In contrast, creation of a city was found to be a relatively simple solution that would amount to significant long-term savings for taxpayers in the village while having a minimal negative impact on the towns.
Still, many representatives from the towns felt the impact on their tax base was underestimated in the study, and said many questions are still left unanswered about the fiscal effects of chartering a city.
Creation of a city would remove the three towns' jurisdiction from Saranac Lake, requiring residents to pay property taxes only to the city government. Weidemann said the city would provide the same services as the village plus a few additional ones, leading to a slight savings to taxpayers within its borders.
But chartering Saranac Lake as a city would remove some of the towns' most highly valued property, leaving a significant gap for the rest of the town's residents to fill.
According to North Elba town supervisor Roby Politi, his town would lose roughly $90 million in assessed value, the equivalent of $175,000 in annual property tax revenue.
Both Politi and St. Armand supervisor Joyce Morency expressed concern over the fact that, as a city, Saranac Lake could potentially preempt its sales tax and occupancy tax revenues from the county.
"Some 700 rooms in North Elba would be lost in terms of bed tax," said Politi.
"New York's cities have the option to preempt sales tax," said Weidemann. "This study assumes that this city will not."
"We've been down this road before," Politi added. "If the leaders of my community thought this was doable, don't you think Lake Placid would quickly become a city?"
Saranac Lake village trustee Jeff Branch, who was the only village official present at the meeting, urged town leaders not to dismiss the idea of a city.
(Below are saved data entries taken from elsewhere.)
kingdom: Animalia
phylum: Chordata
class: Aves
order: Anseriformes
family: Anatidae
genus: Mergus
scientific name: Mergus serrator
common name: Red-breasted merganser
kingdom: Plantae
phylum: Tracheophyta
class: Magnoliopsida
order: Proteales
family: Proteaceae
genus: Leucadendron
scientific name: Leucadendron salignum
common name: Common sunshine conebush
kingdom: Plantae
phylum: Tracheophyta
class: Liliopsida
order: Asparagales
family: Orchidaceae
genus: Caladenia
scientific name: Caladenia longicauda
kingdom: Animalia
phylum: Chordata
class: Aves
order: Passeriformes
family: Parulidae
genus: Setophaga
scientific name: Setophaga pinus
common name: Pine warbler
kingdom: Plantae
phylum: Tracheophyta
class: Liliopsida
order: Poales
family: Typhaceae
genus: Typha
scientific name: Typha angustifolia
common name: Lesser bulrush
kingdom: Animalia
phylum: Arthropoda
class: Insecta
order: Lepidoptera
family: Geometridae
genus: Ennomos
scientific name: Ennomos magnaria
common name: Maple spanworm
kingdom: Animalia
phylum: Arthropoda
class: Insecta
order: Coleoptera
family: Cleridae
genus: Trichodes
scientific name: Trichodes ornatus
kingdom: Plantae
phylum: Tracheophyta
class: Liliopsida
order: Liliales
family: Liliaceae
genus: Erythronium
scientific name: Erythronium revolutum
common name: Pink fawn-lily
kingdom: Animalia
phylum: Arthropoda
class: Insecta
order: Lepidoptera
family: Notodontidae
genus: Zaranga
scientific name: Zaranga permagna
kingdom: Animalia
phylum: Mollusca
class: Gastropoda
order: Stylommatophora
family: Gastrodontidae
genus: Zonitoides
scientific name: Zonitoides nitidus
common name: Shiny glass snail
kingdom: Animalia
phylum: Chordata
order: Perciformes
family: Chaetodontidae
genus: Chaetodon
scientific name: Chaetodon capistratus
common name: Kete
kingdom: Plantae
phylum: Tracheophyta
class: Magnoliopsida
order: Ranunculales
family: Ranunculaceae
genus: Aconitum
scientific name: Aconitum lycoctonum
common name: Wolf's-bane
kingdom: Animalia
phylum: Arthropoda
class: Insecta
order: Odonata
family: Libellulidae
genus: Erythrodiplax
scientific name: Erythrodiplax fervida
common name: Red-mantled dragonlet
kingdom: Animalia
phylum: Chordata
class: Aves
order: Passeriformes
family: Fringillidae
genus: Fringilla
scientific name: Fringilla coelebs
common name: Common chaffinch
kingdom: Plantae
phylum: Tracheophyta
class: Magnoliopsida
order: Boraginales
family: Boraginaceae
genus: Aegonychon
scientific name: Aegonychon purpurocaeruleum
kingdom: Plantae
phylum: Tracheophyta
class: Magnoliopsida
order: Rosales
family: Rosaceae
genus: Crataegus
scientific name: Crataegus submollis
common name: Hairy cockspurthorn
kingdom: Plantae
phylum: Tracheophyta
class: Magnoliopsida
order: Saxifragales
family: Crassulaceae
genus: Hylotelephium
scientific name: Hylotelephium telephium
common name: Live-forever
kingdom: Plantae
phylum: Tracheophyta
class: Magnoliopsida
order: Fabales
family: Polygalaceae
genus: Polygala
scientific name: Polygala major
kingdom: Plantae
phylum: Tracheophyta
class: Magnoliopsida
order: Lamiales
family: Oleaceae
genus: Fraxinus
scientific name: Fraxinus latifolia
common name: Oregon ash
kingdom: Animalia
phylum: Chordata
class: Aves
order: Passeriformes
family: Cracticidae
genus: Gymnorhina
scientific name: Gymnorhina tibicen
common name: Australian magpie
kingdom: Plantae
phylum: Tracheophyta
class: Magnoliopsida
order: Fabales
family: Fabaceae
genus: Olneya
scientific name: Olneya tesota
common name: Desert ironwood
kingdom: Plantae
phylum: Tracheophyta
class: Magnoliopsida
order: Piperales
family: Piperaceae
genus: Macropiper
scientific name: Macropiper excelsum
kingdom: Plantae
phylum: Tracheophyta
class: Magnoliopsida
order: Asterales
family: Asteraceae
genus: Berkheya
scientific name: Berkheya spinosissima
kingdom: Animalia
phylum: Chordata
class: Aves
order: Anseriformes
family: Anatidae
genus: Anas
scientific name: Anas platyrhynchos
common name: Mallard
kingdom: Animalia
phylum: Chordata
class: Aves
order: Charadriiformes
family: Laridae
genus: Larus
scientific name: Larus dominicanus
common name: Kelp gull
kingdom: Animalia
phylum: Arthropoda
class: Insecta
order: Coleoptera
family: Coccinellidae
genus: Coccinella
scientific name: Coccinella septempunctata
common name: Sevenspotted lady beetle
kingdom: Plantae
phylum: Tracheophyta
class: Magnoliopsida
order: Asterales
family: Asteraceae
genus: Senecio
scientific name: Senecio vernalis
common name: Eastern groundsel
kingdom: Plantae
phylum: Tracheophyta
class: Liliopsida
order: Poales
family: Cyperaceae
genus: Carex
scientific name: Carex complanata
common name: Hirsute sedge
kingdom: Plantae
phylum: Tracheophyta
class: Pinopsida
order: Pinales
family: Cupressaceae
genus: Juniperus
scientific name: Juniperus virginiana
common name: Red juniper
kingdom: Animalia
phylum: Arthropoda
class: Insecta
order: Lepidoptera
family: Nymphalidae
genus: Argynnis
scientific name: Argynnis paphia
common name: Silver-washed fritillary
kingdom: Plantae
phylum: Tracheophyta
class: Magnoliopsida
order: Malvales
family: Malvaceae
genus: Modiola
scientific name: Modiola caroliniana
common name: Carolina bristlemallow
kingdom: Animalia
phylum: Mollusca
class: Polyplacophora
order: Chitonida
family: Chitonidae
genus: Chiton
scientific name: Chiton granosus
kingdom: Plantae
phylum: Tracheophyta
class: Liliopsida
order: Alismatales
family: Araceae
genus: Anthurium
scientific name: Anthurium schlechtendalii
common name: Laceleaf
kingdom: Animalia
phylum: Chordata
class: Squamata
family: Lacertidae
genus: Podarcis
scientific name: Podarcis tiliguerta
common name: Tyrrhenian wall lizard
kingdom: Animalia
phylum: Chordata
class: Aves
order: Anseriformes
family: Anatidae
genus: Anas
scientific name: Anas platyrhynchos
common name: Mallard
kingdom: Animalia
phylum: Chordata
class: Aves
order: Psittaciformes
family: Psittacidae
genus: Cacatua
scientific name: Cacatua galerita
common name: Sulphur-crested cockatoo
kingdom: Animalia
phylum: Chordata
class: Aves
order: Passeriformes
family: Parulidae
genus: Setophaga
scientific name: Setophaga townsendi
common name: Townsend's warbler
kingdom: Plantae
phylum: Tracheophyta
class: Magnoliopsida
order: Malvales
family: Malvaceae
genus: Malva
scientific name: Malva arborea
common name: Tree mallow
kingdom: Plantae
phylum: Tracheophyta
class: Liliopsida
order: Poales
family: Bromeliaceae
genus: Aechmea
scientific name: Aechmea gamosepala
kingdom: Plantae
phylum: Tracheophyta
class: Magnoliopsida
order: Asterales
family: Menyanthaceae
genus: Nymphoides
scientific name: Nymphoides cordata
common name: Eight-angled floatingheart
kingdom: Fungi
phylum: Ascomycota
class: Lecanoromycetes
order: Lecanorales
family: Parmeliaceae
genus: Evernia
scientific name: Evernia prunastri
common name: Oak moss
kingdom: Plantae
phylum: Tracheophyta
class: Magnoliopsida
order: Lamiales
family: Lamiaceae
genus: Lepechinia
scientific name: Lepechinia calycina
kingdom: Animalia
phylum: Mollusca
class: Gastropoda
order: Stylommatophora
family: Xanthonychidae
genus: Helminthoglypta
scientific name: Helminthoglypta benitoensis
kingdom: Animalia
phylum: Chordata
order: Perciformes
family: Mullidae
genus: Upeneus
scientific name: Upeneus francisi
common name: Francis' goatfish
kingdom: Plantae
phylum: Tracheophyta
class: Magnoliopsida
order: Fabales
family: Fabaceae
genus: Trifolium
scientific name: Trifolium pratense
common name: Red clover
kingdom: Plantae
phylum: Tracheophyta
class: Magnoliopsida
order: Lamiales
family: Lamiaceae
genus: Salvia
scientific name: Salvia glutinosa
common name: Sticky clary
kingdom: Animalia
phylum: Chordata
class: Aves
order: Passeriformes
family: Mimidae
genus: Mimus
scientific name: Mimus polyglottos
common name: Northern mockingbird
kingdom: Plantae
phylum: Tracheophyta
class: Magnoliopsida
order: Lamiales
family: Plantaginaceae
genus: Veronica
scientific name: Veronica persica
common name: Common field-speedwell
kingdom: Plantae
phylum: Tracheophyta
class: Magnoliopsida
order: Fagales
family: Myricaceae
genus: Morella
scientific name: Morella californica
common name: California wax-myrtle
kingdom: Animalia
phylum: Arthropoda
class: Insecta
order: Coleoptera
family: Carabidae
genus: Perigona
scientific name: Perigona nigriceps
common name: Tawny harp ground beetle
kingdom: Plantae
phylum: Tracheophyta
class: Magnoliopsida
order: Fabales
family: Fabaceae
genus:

"What do you say to the people in your town who have a 69 percent increase in their taxes?" Branch asked Politi, referring to the study's estimated fiscal impact of village dissolution.
"The things we've brought up tonight are the same things we've been bringing up all along," said Harrietstown councilman Ron Keough. "Out of all the options, it looks like the city is the best option, but how we make it fair for everybody is what we need to work on."
North Elba councilman Derek Doty suggested a possible compromise involving revenue sharing. Other town leaders indicated such a deal may be necessary to gain their support for a city charter.
• The last time a city was chartered in New York State was 1940.
• Establishing a city requires the approval of the State Legislature. Historically, the legislature has not approved the establishment of a city without the support of its neighboring local governments.
• If Saranac Lake were to become a city, it would be the third-least populous city in the state with a population of 5,041.
• Only three of New York's 61 cities currently have a population below 6,000. The city of Sherill, with a population of 3,147, is the least populous and the only city where residents also pay town taxes.
• Only two other cities in New York State reside in two counties: Geneva and New York City. Both preempt their counties' sales tax.